Written by Simon Dolan • Published 16th April 2015

Image Courtesy of Termietermite, flickr.com

Image Courtesy of Termietermite, flickr.com

Simon Dolan is owner of Jota Sport, a British motor sport team which competes in the European Le Mans Series and last year won the prestigious Le Mans 24-hour race, with Simon one of the team’s three drivers. He is also a successful businessman, who built SJD Accountancy into the UK’s biggest independent accountancy firm and a Partner in The PHA Group. Throughout the season, Simon will give a unique insight into the secrets of success on and off the track. In his second blog, he reflects on a dramatic start to the season:

Part Two: Setting a strategy…and tearing it up

“The season’s finally underway. After all the preparations and testing during the winter and spring, it was time to race. The season opener was at Silverstone: it was a good race, very exciting, and it got the fans on their feet. In the end we got edged out. We came second, just 0.37 of a second behind the winners.

After 433 miles racing that’s nothing, but it’s the tiniest things that make the difference between winning and losing. To give you an example, we were carrying the race camera on board. It weighs 1.4 kilos, which amounts to 100th of a second per lap. That might not sound significant, but over 100 laps that adds up to a second so all the other cars had to take on extra weight too so we weren’t unfairly disadvantaged.

 

Image Courtesy of Ben Wileman, flickr

Image Courtesy of Ben Wileman, flickr

But, however well prepared you are, luck plays a part. We had a good race strategy, but circumstances can throw the best strategy off course.

In the LMP2 class, drivers are divided into platinum, gold and silver. Platinum and gold are the pros and they’re not allowed to do more than an hour and a half in the car at any one time. Silver is supposedly just amateur drivers. One tank of fuel lasts about 50 minutes, two tanks is one hour 40 or 45, so that doesn’t quite fit around those timings. It means you can come up with different strategies for the race.

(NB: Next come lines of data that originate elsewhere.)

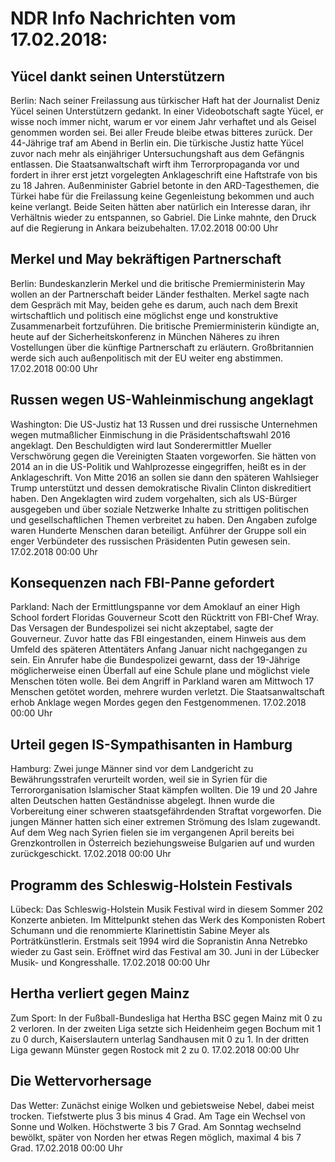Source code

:# NDR Info Nachrichten vom 17.02.2018:


## Yücel dankt seinen Unterstützern
Berlin: Nach seiner Freilassung aus türkischer Haft hat der Journalist Deniz Yücel seinen Unterstützern gedankt. In einer Videobotschaft sagte Yücel, er wisse noch immer nicht, warum er vor einem Jahr verhaftet und als Geisel genommen worden sei. Bei aller Freude bleibe etwas bitteres zurück. Der 44-Jährige traf am Abend in Berlin ein. Die türkische Justiz hatte Yücel zuvor nach mehr als einjähriger Untersuchungshaft aus dem Gefängnis entlassen. Die Staatsanwaltschaft wirft ihm Terrorpropaganda vor und fordert in ihrer erst jetzt vorgelegten Anklageschrift eine Haftstrafe von bis zu 18 Jahren. Außenminister Gabriel betonte in den ARD-Tagesthemen, die Türkei habe für die Freilassung keine Gegenleistung bekommen und auch keine verlangt. Beide Seiten hätten aber natürlich ein Interesse daran, ihr Verhältnis wieder zu entspannen, so Gabriel. Die Linke mahnte, den Druck auf die Regierung in Ankara beizubehalten. 17.02.2018 00:00 Uhr 

## Merkel und May bekräftigen Partnerschaft
Berlin: 	Bundeskanzlerin Merkel und die britische Premierministerin May wollen an der Partnerschaft beider Länder festhalten. Merkel sagte nach dem Gespräch mit May, beiden gehe es darum, auch nach dem Brexit wirtschaftlich und politisch eine möglichst enge und konstruktive Zusammenarbeit fortzuführen. Die britische Premierministerin kündigte an, heute auf der Sicherheitskonferenz in München Näheres zu ihren Vostellungen über die künftige Partnerschaft zu erläutern. Großbritannien werde sich auch außenpolitisch mit der EU weiter eng abstimmen. 17.02.2018 00:00 Uhr 

## Russen wegen US-Wahleinmischung angeklagt
Washington: Die US-Justiz hat 13 Russen und drei russische Unternehmen wegen mutmaßlicher Einmischung in die Präsidentschaftswahl 2016  angeklagt. Den Beschuldigten wird laut Sonderermittler Mueller Verschwörung gegen die Vereinigten Staaten vorgeworfen. Sie hätten von 2014 an in die US-Politik und Wahlprozesse eingegriffen, heißt es in der Anklageschrift. Von Mitte 2016 an sollen sie dann den späteren Wahlsieger Trump unterstützt und dessen demokratische Rivalin Clinton diskreditiert haben. Den Angeklagten wird zudem vorgehalten, sich als US-Bürger ausgegeben und über soziale Netzwerke Inhalte zu strittigen politischen und gesellschaftlichen Themen verbreitet zu haben. Den Angaben zufolge waren Hunderte Menschen daran beteiligt. Anführer der Gruppe soll ein enger Verbündeter des russischen Präsidenten Putin gewesen sein. 17.02.2018 00:00 Uhr 

## Konsequenzen nach FBI-Panne gefordert
Parkland: Nach der Ermittlungspanne vor dem Amoklauf an einer High School fordert Floridas Gouverneur Scott  den Rücktritt von FBI-Chef Wray. Das Versagen der Bundespolizei sei nicht akzeptabel, sagte der Gouverneur. Zuvor hatte das FBI eingestanden, einem Hinweis aus dem Umfeld des späteren Attentäters Anfang Januar nicht nachgegangen zu sein. Ein Anrufer habe die Bundespolizei gewarnt, dass der 19-Jährige möglicherweise einen Überfall auf eine Schule plane und möglichst viele Menschen töten wolle. Bei dem Angriff in Parkland waren am Mittwoch 17 Menschen getötet worden, mehrere wurden verletzt. Die Staatsanwaltschaft erhob Anklage wegen Mordes gegen den Festgenommenen. 17.02.2018 00:00 Uhr 

## Urteil gegen IS-Sympathisanten in Hamburg
Hamburg: Zwei junge Männer sind vor dem Landgericht zu Bewährungsstrafen verurteilt worden, weil sie in Syrien für die Terrororganisation Islamischer Staat kämpfen wollten. Die 19 und 20 Jahre alten Deutschen hatten Geständnisse abgelegt. Ihnen wurde die Vorbereitung einer schweren staatsgefährdenden Straftat vorgeworfen. Die jungen Männer hatten sich einer extremen Strömung des Islam zugewandt. Auf dem Weg nach Syrien fielen sie im vergangenen April bereits bei Grenzkontrollen in Österreich beziehungsweise Bulgarien auf und wurden zurückgeschickt. 17.02.2018 00:00 Uhr 

## Programm des Schleswig-Holstein Festivals
Lübeck: Das Schleswig-Holstein Musik Festival wird in diesem Sommer 202 Konzerte anbieten. Im Mittelpunkt stehen das Werk des Komponisten Robert Schumann und die renommierte Klarinettistin Sabine Meyer als Porträtkünstlerin. Erstmals seit 1994 wird die Sopranistin Anna Netrebko wieder zu Gast sein. Eröffnet wird das Festival am 30. Juni in der Lübecker Musik- und Kongresshalle. 17.02.2018 00:00 Uhr 

## Hertha verliert gegen Mainz
Zum Sport: In der Fußball-Bundesliga hat Hertha BSC gegen Mainz mit 0 zu 2 verloren. In der zweiten Liga setzte sich Heidenheim gegen Bochum mit 1 zu 0 durch, Kaiserslautern unterlag Sandhausen mit 0 zu 1. In der dritten Liga gewann Münster gegen Rostock mit 2 zu 0. 17.02.2018 00:00 Uhr 

## Die Wettervorhersage
Das Wetter: Zunächst einige Wolken und gebietsweise Nebel, dabei meist trocken. Tiefstwerte plus 3 bis minus 4 Grad. Am Tage ein Wechsel von Sonne und Wolken. Höchstwerte 3 bis 7 Grad. Am Sonntag wechselnd bewölkt, später von Norden her etwas Regen möglich, maximal 4 bis 7 Grad. 17.02.2018 00:00 Uhr 
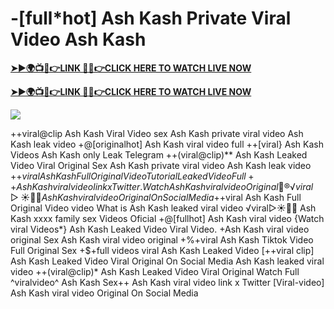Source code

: #    -[full*hot] Ash Kash Private Viral Video Ash Kash

**[➤►🌍📺📱👉LINK 🔴✅👉CLICK HERE TO WATCH LIVE NOW](https://xtreamnow.com/viral-videos?v=jh)**

**[➤►🌍📺📱👉LINK 🔴✅👉CLICK HERE TO WATCH LIVE NOW](https://xtreamnow.com/viral-videos?v=jh)**

[![](https://blogger.googleusercontent.com/img/b/R29vZ2xl/AVvXsEjly1_Jd6fwzfMpqBttKB75cqKlfeme68djTcwoVtnCKQqlBEMC7avhQDkCiZP2V4MA4ADw2tRwTKTbstPHU5ZNXJeaRPOBgpDy-TmzhSmEb-NeClIFzVdOblRd6Ch1U9LBiEulx0WHmcZEwxwUxagnbG0kPcZgqm5HvpiKMTTe5kCP6VDr6LTudCVCw34b/s1280/Leaked.png)](https://xtreamnow.com/viral-videos?v=jh)

++viral@clip Ash Kash Viral Video sex Ash Kash private viral video Ash Kash leak video +@[originalhot] Ash Kash viral video full ++[viral} Ash Kash Videos Ash Kash only Leak Telegram ++(viral@clip)** Ash Kash Leaked Video Viral Original Sex Ash Kash private viral video Ash Kash leak video +$+viral Ash Kash Full Original Video Tutorial Leaked Video Full++ Ash Kash viral video link x Twitter. {Watch} Ash Kash viral video Original 👙®️√viral▷☀️👄💥 Ash Kash viral video Original On Social Media +$+viral Ash Kash Full Original Video video What is Ash Kash leaked viral video ️√viral▷☀️👄💥 Ash Kash xxxx family sex Videos Oficial +@[fullhot] Ash Kash viral video {Watch viral Videos*} Ash Kash Leaked Video Viral Video. +Ash Kash viral video original Sex Ash Kash viral video original +%+viral Ash Kash Tiktok Video Full Original Sex +$+full videos viral Ash Kash Leaked Video [++viral clip] Ash Kash Leaked Video Viral Original On Social Media Ash Kash leaked viral video ++(viral@clip)* Ash Kash Leaked Video Viral Original Watch Full ^viralvideo^ Ash Kash Sex++ Ash Kash viral video link x Twitter [Viral-video] Ash Kash viral video Original On Social Media
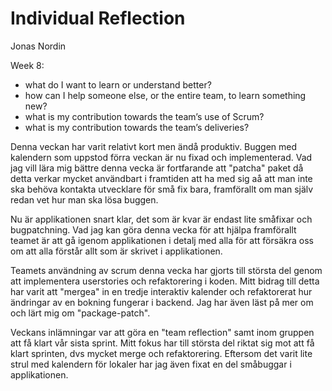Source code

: # Individual Reflection

Jonas Nordin

Week 8:

*   what do I want to learn or understand better?
*   how can I help someone else, or the entire team, to learn something new?
*   what is my contribution towards the team’s use of Scrum?
*   what is my contribution towards the team’s deliveries?


Denna veckan har varit relativt kort men ändå produktiv. Buggen med kalendern som uppstod förra veckan är nu fixad och implementerad. Vad jag vill lära mig bättre denna vecka är fortfarande att "patcha" paket då detta verkar mycket användbart i framtiden att ha med sig aå att man inte ska behöva kontakta utvecklare för små fix bara, framförallt om man själv redan vet hur man ska lösa buggen. 

Nu är applikationen snart klar, det som är kvar är endast lite småfixar och bugpatchning. Vad jag kan göra denna vecka för att hjälpa framförallt teamet är att gå igenom applikationen i detalj med alla för att försäkra oss om att alla förstår allt som är skrivet i applikationen.

Teamets användning av scrum denna vecka har gjorts till största del genom att implementera userstories och refaktorering i koden. Mitt bidrag till detta har varit att "mergea" in en tredje interaktiv kalender och refaktorerat hur ändringar av en bokning fungerar i backend. Jag har även läst på mer om och lärt mig om "package-patch".

Veckans inlämningar var att göra en "team reflection" samt inom gruppen att få klart vår sista sprint. Mitt fokus har till största del riktat sig mot att få klart sprinten, dvs mycket merge och refaktorering. Eftersom det varit lite strul med kalendern för lokaler har jag även fixat en del småbuggar i applikationen. 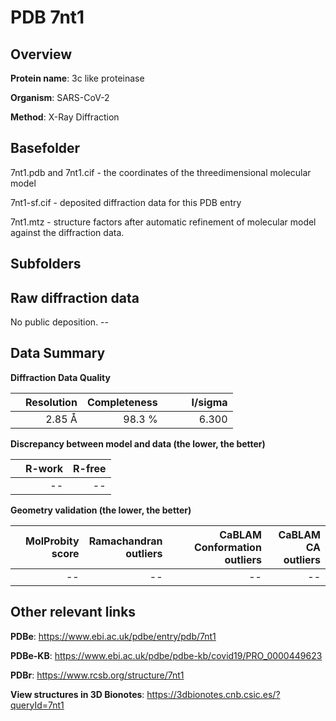 # PDB 7nt1

## Overview

**Protein name**: 3c like proteinase

**Organism**: SARS-CoV-2

**Method**: X-Ray Diffraction



## Basefolder

7nt1.pdb and 7nt1.cif - the coordinates of the threedimensional molecular model

7nt1-sf.cif - deposited diffraction data for this PDB entry

7nt1.mtz - structure factors after automatic refinement of molecular model against the diffraction data.

## Subfolders









## Raw diffraction data

No public deposition. --<br> 

## Data Summary
**Diffraction Data Quality**

|   | Resolution | Completeness| I/sigma |
|---|-------------:|----------------:|--------------:|
|   |2.85 Å|98.3  %|<img width=50/>6.300|

**Discrepancy between model and data (the lower, the better)**

|   | **R-work**| **R-free**   
|---|-------------:|----------------:|           
||--|--|

**Geometry validation (the lower, the better)**

|   |**MolProbity<br>score**| **Ramachandran<br>outliers** | **CaBLAM<br>Conformation outliers** | **CaBLAM<br>CA outliers** |
|---|-------------:|----------------:|----------------:|----------------:|
||--|--|--|--|

 

 



## Other relevant links 
**PDBe**:  https://www.ebi.ac.uk/pdbe/entry/pdb/7nt1

**PDBe-KB**: https://www.ebi.ac.uk/pdbe/pdbe-kb/covid19/PRO_0000449623 
 
**PDBr**: https://www.rcsb.org/structure/7nt1 

**View structures in 3D Bionotes**: https://3dbionotes.cnb.csic.es/?queryId=7nt1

The plan was for me, the amateur, to do more of the driving than the rules required. The idea was that If I could save fuel during my drive we would need one fewer pit stop overall. The time we lost on the track by saving the fuel would be more than compensated by having fewer stops.

Image Courtesy of Marcel Hundscheid, flickr.com

Image Courtesy of Marcel Hundscheid, flickr.com

At the end of my first stint, I had 0.6 litres left in the tank so we’d paced it just right. Then the safety car came out in my second stint. The other teams, which hadn’t been saving fuel, got an advantage because being behind the safety car meant they got a chance to save fuel too, but without losing time.

I’d done 40 of my 54 laps by this time so we had to change the strategy and try to make up some of the lost time. But that’s what racing is about: adapting to situations.

It was the same in qualifying: one of our pro drivers, Harry Ticknell, made a small mistake, had a spin and ended in the gravel. What was impressive was that in two or three minutes he’d put it out of his mind, recovered and got us to second on the grid, with flat-spotted tyres and a car full of gravel! In hindsight, if we hadn’t been on the front row of the grid we wouldn’t have stood a chance of finishing second in the race.

It’s a lesson for anyone in business: things go wrong, get over it. Don’t waste time moping.

The other lesson is all about attention to detail. Our pit stops were the quickest of all the race teams, which made me very happy. The team have practised them every day since the end of the season. It’s just practice, practice, practice.

In business, it’s hard to make your staff realise that every decision counts, that it’s all about the tiniest bit of detail of what they’re doing in their day-to-day job, but it’s not impossible to instil that mentality. A race team and a business are just a collective noun for a group of people who are doing a particular thing.

If you can instil that winning mentality into your business you can win – it’s as simple as that. Was I happy finishing second? No! You should never settle for second.

It’s particularly true in this European Le Mans Series, which is only five races. We need big points in all the races if we’re going to win the championship.

 

The images of us on the podium say it all: we’re not a happy team. It’s not a happy podium; everyone’s looking daggers at the driver from the winning team, Greaves, who twice clashed with other cars. There were plenty of complaints, but it’s part and parcel of the sport. The stewards can only act on the information they have. It’s not like Formula One where there are a million camera angles. They did not have the camera angles to make an adequate decision. They know it’s wrong, but they could not prove it.

But they will be looking out for him in the next race. And so will the other drivers. Our next race is in Italy and Imola is a very tight and twisty track. You can’t pull the same tricks so easily there. We’ll be looking for Karma.”